SUPPLIED RECORDS Start Marker
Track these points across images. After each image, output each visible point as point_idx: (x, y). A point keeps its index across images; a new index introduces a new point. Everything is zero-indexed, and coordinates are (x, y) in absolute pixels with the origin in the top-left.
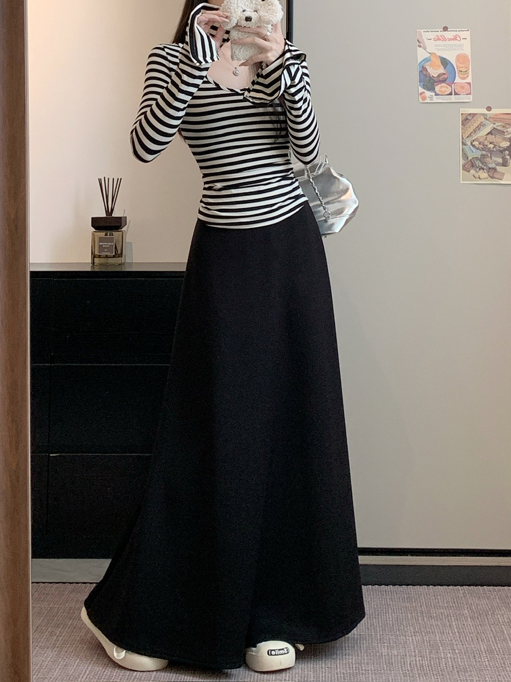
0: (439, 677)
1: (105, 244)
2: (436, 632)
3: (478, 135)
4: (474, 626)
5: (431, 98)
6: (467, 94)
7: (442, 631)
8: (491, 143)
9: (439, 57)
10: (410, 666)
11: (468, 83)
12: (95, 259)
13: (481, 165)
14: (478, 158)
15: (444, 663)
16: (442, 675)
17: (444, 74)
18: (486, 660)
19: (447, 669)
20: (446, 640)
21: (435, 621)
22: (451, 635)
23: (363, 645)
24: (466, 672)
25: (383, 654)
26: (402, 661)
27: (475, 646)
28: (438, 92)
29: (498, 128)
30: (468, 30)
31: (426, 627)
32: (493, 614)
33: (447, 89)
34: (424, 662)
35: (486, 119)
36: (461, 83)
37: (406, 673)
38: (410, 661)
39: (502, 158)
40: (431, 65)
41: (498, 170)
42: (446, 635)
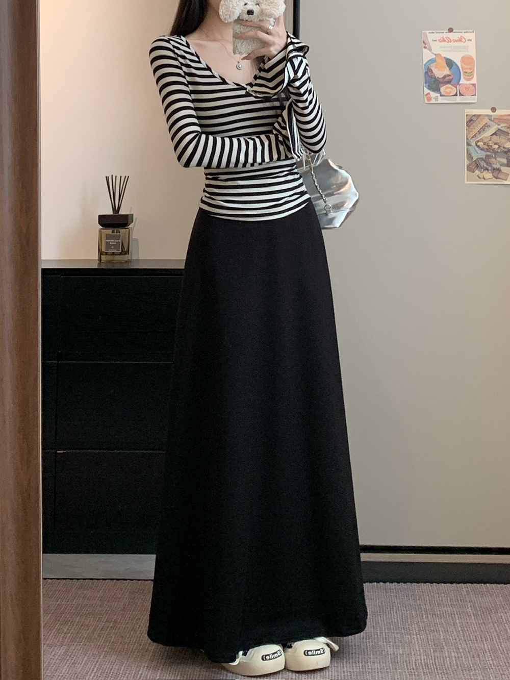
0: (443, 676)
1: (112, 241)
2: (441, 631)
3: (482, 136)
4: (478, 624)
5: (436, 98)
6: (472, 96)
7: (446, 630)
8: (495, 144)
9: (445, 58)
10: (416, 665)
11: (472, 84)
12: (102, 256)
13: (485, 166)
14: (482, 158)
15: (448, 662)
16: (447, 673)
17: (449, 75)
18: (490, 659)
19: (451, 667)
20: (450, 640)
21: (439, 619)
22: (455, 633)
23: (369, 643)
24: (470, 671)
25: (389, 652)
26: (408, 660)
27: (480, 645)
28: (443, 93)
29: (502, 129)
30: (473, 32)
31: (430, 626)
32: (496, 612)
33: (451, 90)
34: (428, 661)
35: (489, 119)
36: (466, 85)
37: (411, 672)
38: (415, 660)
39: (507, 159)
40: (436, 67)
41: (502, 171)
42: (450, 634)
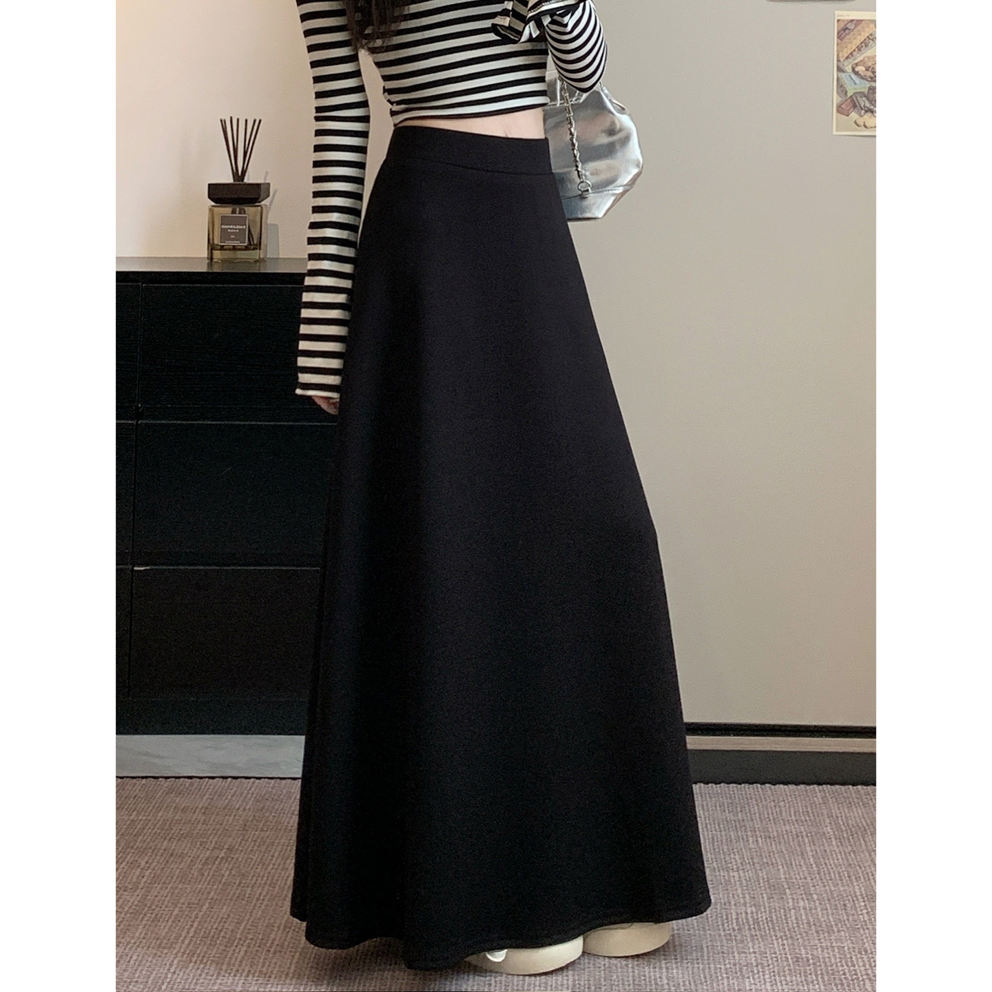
SUPPLIED RECORDS End Marker
--- EXERCISE AIM ---
The expected answer is the complete set of entries, copied verbatim, with no pictures.

--- RESULT ---
Track these points across images. After each image, output each visible point as point_idx: (x, y). A point keeps its index across images; a new index introduces a new point. Everything is zero-indexed, and coordinates are (x, y) in absolute pixels with the origin in the top-left.
0: (439, 677)
1: (105, 244)
2: (436, 632)
3: (478, 135)
4: (474, 626)
5: (431, 98)
6: (467, 94)
7: (442, 631)
8: (491, 143)
9: (439, 57)
10: (410, 666)
11: (468, 83)
12: (95, 259)
13: (481, 165)
14: (478, 158)
15: (444, 663)
16: (442, 675)
17: (444, 74)
18: (486, 660)
19: (447, 669)
20: (446, 640)
21: (435, 621)
22: (451, 635)
23: (363, 645)
24: (466, 672)
25: (383, 654)
26: (402, 661)
27: (475, 646)
28: (438, 92)
29: (498, 128)
30: (468, 30)
31: (426, 627)
32: (493, 614)
33: (447, 89)
34: (424, 662)
35: (486, 119)
36: (461, 83)
37: (406, 673)
38: (410, 661)
39: (502, 158)
40: (431, 65)
41: (498, 170)
42: (446, 635)
0: (443, 676)
1: (112, 241)
2: (441, 631)
3: (482, 136)
4: (478, 624)
5: (436, 98)
6: (472, 96)
7: (446, 630)
8: (495, 144)
9: (445, 58)
10: (416, 665)
11: (472, 84)
12: (102, 256)
13: (485, 166)
14: (482, 158)
15: (448, 662)
16: (447, 673)
17: (449, 75)
18: (490, 659)
19: (451, 667)
20: (450, 640)
21: (439, 619)
22: (455, 633)
23: (369, 643)
24: (470, 671)
25: (389, 652)
26: (408, 660)
27: (480, 645)
28: (443, 93)
29: (502, 129)
30: (473, 32)
31: (430, 626)
32: (496, 612)
33: (451, 90)
34: (428, 661)
35: (489, 119)
36: (466, 85)
37: (411, 672)
38: (415, 660)
39: (507, 159)
40: (436, 67)
41: (502, 171)
42: (450, 634)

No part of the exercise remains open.